Californians will gain easy, computerized, access to political donor records
Law opens window on campaign finances

IT'S about time.

After three years, the Legislature and Gov. Wilson have enacted a law that will shed digital sunlight on who gives what to whom in state campaigns.

In the state that is birthplace to the silicon chip, it is surprising that it took so long to require that campaign finance records be available on the Internet. We can only hope that the extra time spent on passage of SB 49 will ensure that the state got it right.

This has been a good year for the digital disclosure movement, with a dozen other states, in addition to California, passing legislation. Seventeen states already have various forms of electronic filing programs online or in process.

But California's system is expected to be one of the broadest and best-funded, requiring disclosure of more information than is mandated by most other states and allocating $1.1 million for the program. And the Legislature managed to overcome privacy concerns, writing the law so that donors' street addresses will not be published.

Kim Alexander of the California Voter Foundation, a non-partisan, non-profit organization that has played a key role in the push for online disclosure, says the new law ``catapults California from the back seat of the digital disclosure movement to the head of the pack.''

The bill, penned by Sen. Betty Karnette, D-Long Beach, and passed by large margins in both chambers of the Legislature (31-2 in the Senate and 73-3 in the Assembly) was signed by Gov. Wilson last weekend.

It requires, beginning in the election year 2000, electronic filing of campaign finance records by all statewide and legislative candidates who raise or spend $50,000 and by all other political entities -- parties, PACs, lobbyists, donors and slates -- that file with the secretary of state.

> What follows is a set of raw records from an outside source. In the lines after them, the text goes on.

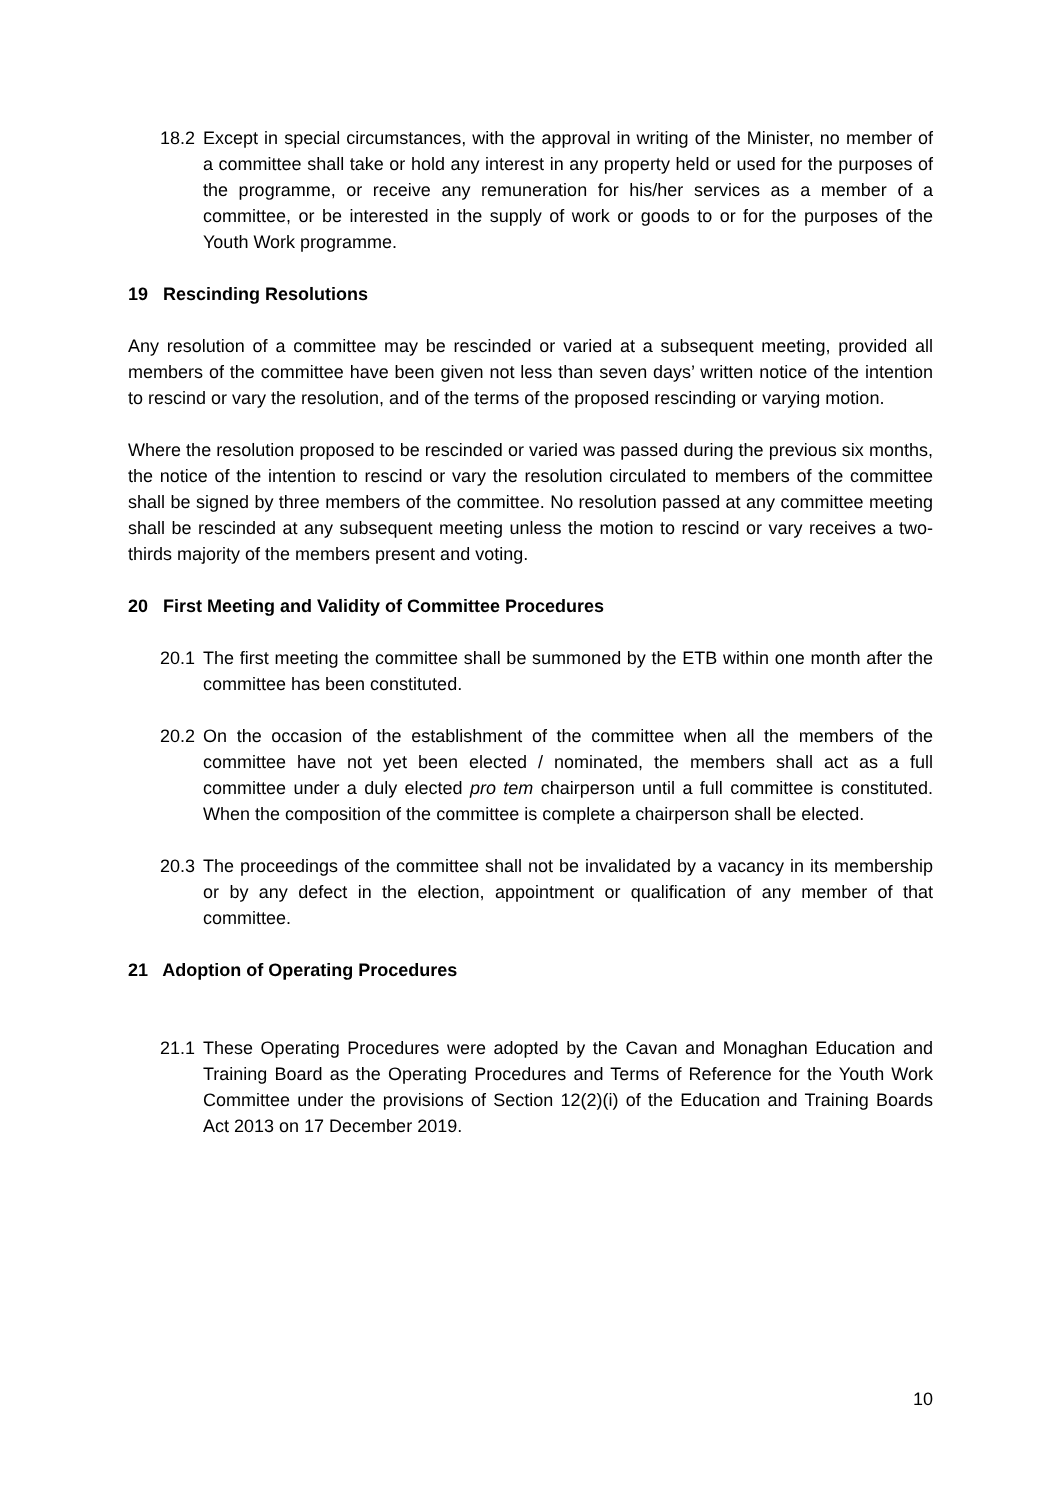18.2
Except in special circumstances, with the approval in writing of the Minister, no member of a committee shall take or hold any interest in any property held or used for the purposes of the programme, or receive any remuneration for his/her services as a member of a committee, or be interested in the supply of work or goods to or for the purposes of the Youth Work programme.
19 Rescinding Resolutions
Any resolution of a committee may be rescinded or varied at a subsequent meeting, provided all members of the committee have been given not less than seven days’ written notice of the intention to rescind or vary the resolution, and of the terms of the proposed rescinding or varying motion.
Where the resolution proposed to be rescinded or varied was passed during the previous six months, the notice of the intention to rescind or vary the resolution circulated to members of the committee shall be signed by three members of the committee. No resolution passed at any committee meeting shall be rescinded at any subsequent meeting unless the motion to rescind or vary receives a two-thirds majority of the members present and voting.
20 First Meeting and Validity of Committee Procedures
20.1
The first meeting the committee shall be summoned by the ETB within one month after the committee has been constituted.
20.2
On the occasion of the establishment of the committee when all the members of the committee have not yet been elected / nominated, the members shall act as a full committee under a duly elected pro tem chairperson until a full committee is constituted. When the composition of the committee is complete a chairperson shall be elected.
20.3
The proceedings of the committee shall not be invalidated by a vacancy in its membership or by any defect in the election, appointment or qualification of any member of that committee.
21 Adoption of Operating Procedures
21.1
These Operating Procedures were adopted by the Cavan and Monaghan Education and Training Board as the Operating Procedures and Terms of Reference for the Youth Work Committee under the provisions of Section 12(2)(i) of the Education and Training Boards Act 2013 on 17 December 2019.
10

In addition, candidates and committees may voluntarily file electronically for posting on the Internet in the 1998 elections. That voluntary system will be a test -- both of the system and of the players' willingness to make it work.

Campaign financing is complex, but if SB 49 is put in place as envisioned, getting the information will be as easy as entering a query into a computer search engine. That's miles ahead of driving to Sacramento to thumb through thousands of paper files before making copies at a dime a page.

When the system is up, a user will be able to sign on to his home computer, type in a simple Web site address and enter a query. Anyone with a computer and a modem can tap in.